By "same problem" above, I mean:

- Booting with ACPI enabled: at the very beggining of boot messages (sortly after the processor's detais), the kernel starts showing a message (something about ACPI.  It scrolls to fast to read) over and over - until it stops with "kernel panic" and some random flashing characters.

- Booting with ACPI disabled: it boots up, but hangs on "Trying to mount root from ufs:/dev/md0".  If I turn verbose boot on, I can see it actualy goes a bit futher and tryies to run "sysinstall".

I also tried to make a custom boot CD, with a custom kernel, removing support to all unnecessary devices (USB, parallel, serial, firewire, scsi, raid, etc), and with root at the CD itself.  It boots and drops on the "choose root filesystem to mount" prompt (this was intentional), but, when I try the "?" command to list root devices candidates, I get an empty list.

Scrolling the boot messages up a little, I could see what I think is the root of the issue: lots of messages like "unable to map interrupt", "unable to allocate interrupt", etc - about all devices.  It detects my ATA and SATA controllers, but shows this message and does not detects any of devices (HDs, CDs) attached to them.

Today, I finally updated my motherboard's BIOS to the last version available at DFI's site.  After that, I spend a morning playing with setup's parameters.  I've even tried to allocate IRQs manually at setup, but the problems is always the same.

So far, I see no mean to make this board work with FreeBSD ( I think FreeBSD doesn't like this board's ACPI controller - but, without ACPI support, FreeBSD is unable to talk with this board about resurces (read "IRQ") allocation.

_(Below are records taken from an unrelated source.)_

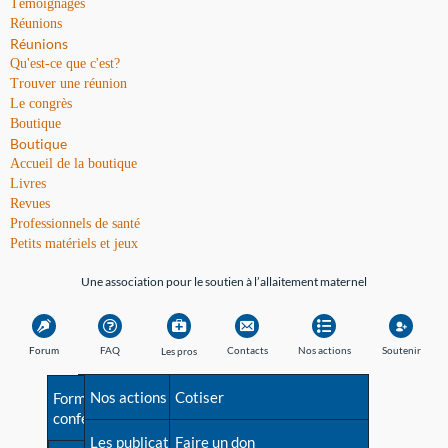
Témoignages
Réunions
Réunions
Qu'est-ce que c'est?
Trouver une réunion
Le congrès
Boutique
Boutique
Accueil de la boutique
Livres
Revues
Professionnels de santé
Petits matériels et jeux
Une association pour le soutien à l’allaitement maternel
Forum
FAQ
Contacts
Nos actions
Soutenir
Les pros
Avant la naissance
Nos actions
Besoin d'aide?
Cotiser
Formations et
conférences
Les débuts
Les publications
Répertoire de tous les
Faire un don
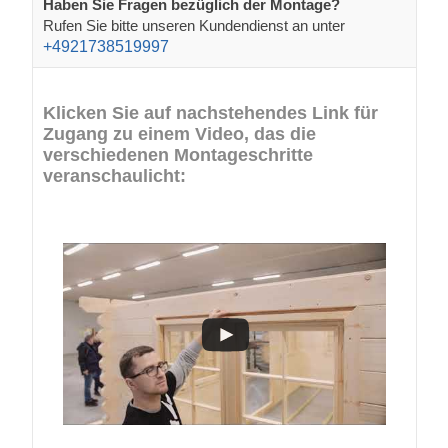
Haben Sie Fragen bezüglich der Montage?
Rufen Sie bitte unseren Kundendienst an unter
+4921738519997
Klicken Sie auf nachstehendes Link für
Zugang zu einem Video, das die
verschiedenen Montageschritte
veranschaulicht:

Does somebody have any clue?

I was also wondering... what may have changed from 6.x to 7.x kernel's to cause this problem?

Thanks in advice!

Rudolph


----------



## jb_fvwm2 (Nov 21, 2009)

I do not know if it would help, but more devices appeared
when I kldloaded geom_bsd.ko, geom_label.ko, and
geom_mbr.ko (v8).  If you can load those at the
boot prompt "escape to loader prompt" a slight chance
the boot or install can proceed.  I have never tried,
though, a newbie here in that regard.  I have them
placed in loader.conf...


----------